Your task: How many lines of these records hold the string "tidak"? Reply with the number alone.

(Extracted page text data)
━━━━━━━━━━━━━━━━

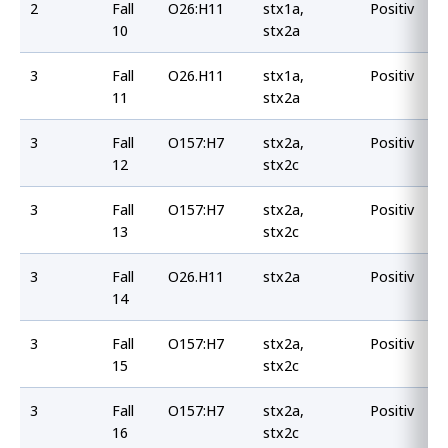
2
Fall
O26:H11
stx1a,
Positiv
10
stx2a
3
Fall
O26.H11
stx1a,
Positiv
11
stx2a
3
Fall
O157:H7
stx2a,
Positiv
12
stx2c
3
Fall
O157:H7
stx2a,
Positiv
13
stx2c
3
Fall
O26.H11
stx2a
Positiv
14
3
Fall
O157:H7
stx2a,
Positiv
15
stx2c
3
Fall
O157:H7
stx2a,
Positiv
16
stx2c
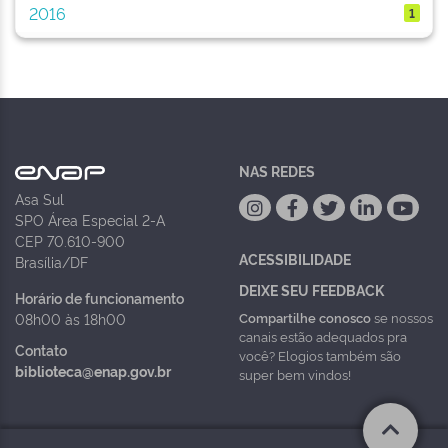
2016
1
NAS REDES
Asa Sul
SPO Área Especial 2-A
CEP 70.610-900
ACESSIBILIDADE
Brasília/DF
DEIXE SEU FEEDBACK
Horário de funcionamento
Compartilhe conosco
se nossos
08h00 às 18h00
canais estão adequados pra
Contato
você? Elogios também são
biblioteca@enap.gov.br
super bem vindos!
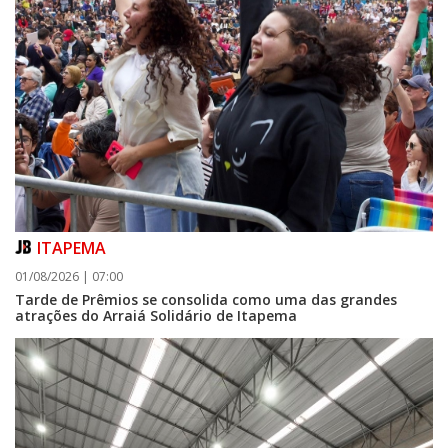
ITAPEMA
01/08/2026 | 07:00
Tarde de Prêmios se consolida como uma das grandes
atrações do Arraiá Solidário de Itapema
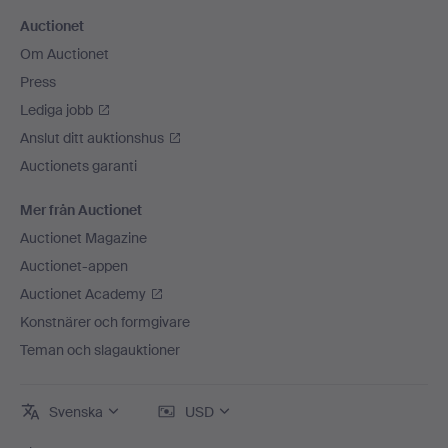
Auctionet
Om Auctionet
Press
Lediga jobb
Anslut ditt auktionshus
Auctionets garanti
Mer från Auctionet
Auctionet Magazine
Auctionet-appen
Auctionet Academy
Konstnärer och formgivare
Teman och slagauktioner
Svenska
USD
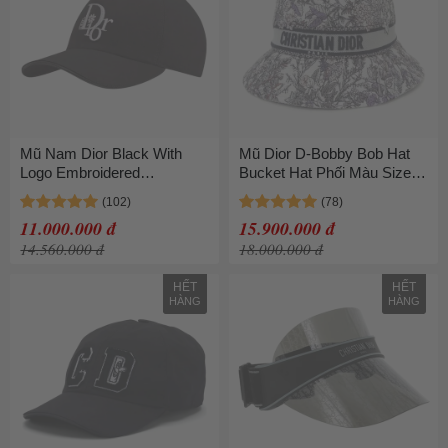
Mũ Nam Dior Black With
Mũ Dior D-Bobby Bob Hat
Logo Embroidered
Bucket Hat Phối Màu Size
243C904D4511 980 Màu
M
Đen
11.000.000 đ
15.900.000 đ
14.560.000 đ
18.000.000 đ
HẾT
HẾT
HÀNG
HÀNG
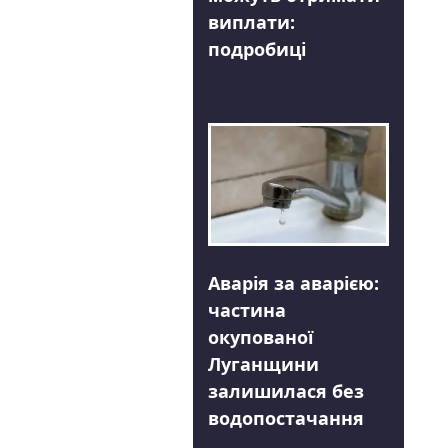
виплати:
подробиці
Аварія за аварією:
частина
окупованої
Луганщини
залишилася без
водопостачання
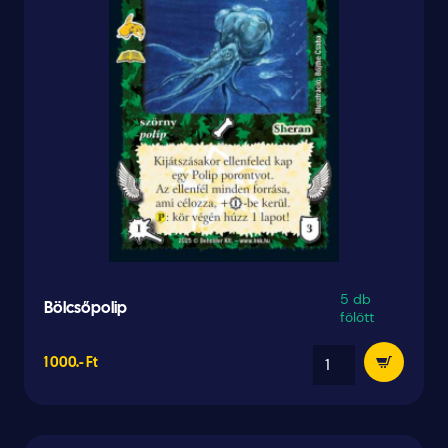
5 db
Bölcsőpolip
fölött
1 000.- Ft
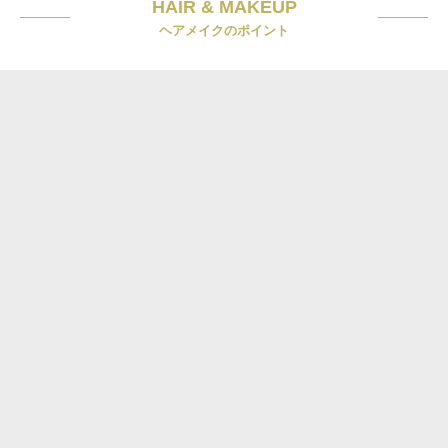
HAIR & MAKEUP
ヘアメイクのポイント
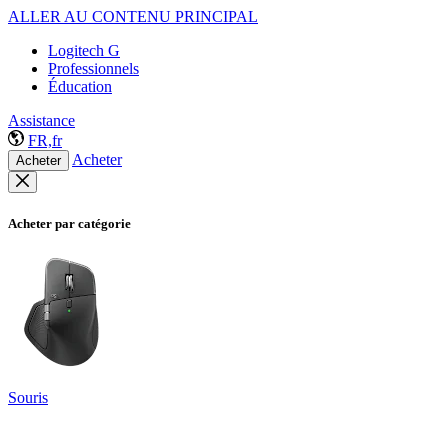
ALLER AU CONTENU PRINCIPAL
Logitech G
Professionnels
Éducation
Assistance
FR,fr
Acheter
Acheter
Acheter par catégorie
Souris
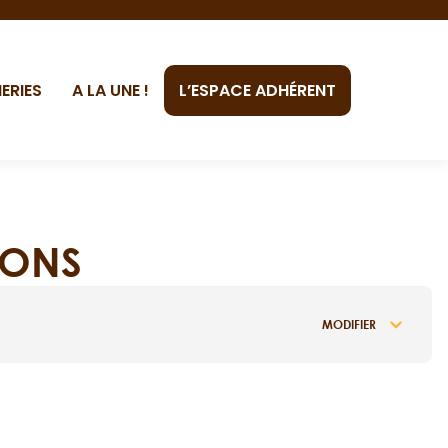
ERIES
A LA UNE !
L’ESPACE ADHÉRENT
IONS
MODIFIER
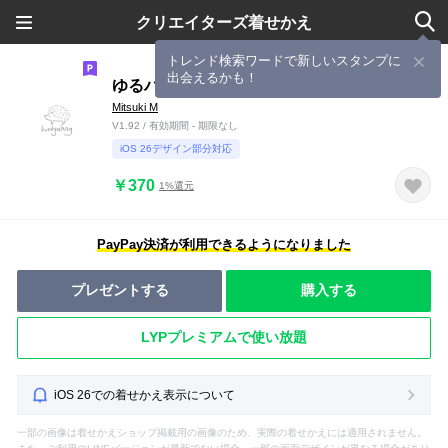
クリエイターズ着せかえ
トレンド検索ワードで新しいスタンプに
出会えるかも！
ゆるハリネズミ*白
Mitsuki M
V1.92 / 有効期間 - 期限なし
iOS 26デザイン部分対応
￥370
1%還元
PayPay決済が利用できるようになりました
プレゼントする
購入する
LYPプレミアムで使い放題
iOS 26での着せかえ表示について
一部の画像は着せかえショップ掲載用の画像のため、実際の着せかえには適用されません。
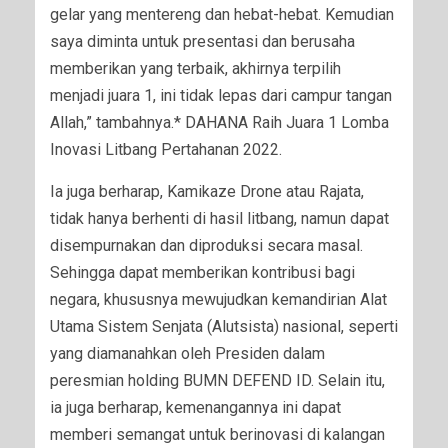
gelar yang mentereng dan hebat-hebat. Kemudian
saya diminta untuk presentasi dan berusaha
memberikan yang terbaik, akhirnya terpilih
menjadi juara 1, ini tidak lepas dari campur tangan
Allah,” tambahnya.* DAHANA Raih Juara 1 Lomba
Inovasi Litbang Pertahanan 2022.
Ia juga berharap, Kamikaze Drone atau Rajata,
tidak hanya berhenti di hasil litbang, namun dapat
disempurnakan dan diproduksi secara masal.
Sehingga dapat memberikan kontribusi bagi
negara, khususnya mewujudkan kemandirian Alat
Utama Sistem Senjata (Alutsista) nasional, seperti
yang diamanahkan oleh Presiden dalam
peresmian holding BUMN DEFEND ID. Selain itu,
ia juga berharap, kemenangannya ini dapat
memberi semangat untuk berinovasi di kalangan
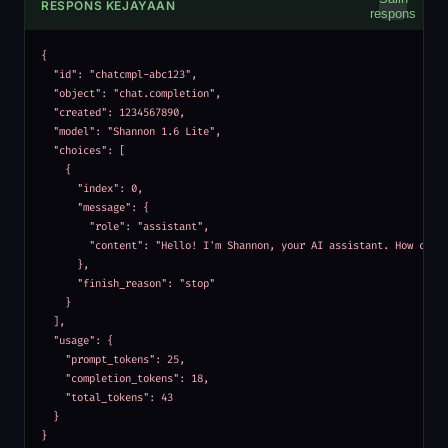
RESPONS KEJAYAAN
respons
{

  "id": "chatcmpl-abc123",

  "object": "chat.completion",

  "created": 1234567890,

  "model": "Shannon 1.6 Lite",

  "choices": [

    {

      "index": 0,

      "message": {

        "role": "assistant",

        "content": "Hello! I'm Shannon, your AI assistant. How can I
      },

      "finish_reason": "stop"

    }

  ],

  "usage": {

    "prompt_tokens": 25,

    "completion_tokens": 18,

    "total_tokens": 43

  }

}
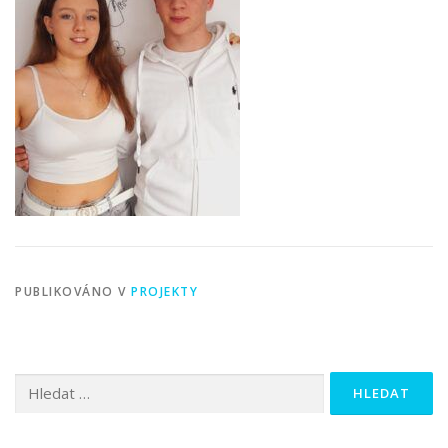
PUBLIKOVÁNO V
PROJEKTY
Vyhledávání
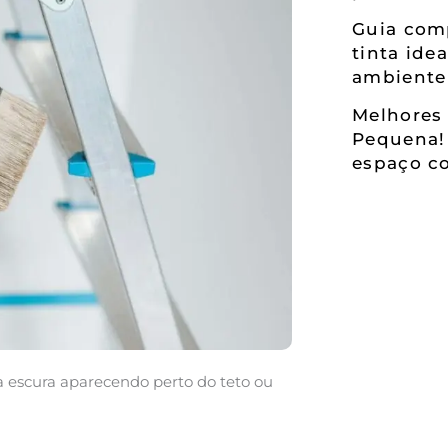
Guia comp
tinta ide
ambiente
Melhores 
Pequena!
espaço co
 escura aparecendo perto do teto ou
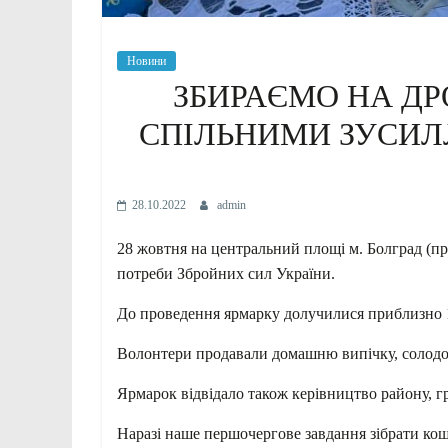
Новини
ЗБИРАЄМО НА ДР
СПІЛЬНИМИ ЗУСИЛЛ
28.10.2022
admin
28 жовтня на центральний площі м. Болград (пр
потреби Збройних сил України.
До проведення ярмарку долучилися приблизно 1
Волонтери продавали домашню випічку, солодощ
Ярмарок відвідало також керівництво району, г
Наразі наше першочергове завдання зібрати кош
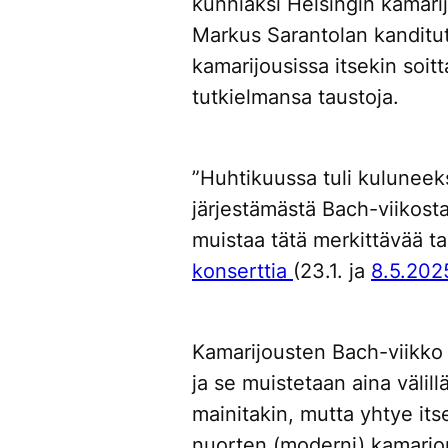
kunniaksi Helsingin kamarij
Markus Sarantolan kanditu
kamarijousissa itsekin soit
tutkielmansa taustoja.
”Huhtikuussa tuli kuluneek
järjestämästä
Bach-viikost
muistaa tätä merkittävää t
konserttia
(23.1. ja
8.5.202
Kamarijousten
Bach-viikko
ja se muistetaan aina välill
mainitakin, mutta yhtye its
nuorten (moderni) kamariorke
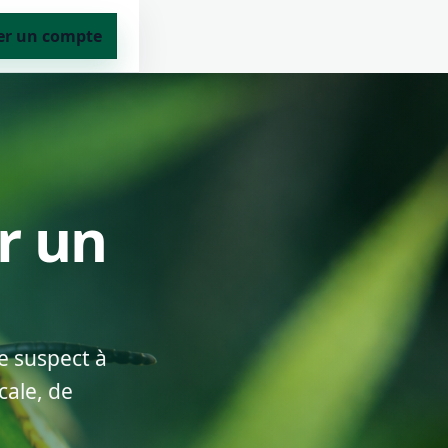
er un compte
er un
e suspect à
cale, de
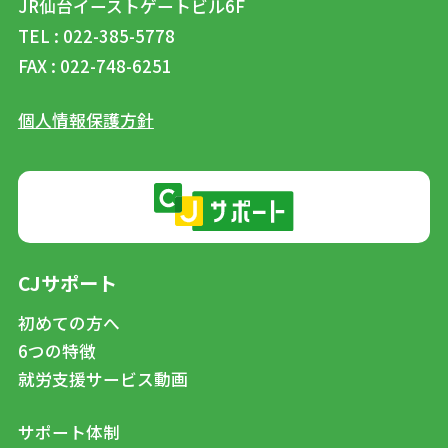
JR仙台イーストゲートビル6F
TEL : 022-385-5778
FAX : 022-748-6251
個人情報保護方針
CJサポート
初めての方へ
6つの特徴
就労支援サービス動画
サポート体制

━━━━━━━━━━━━━━━━

Response to the task: 2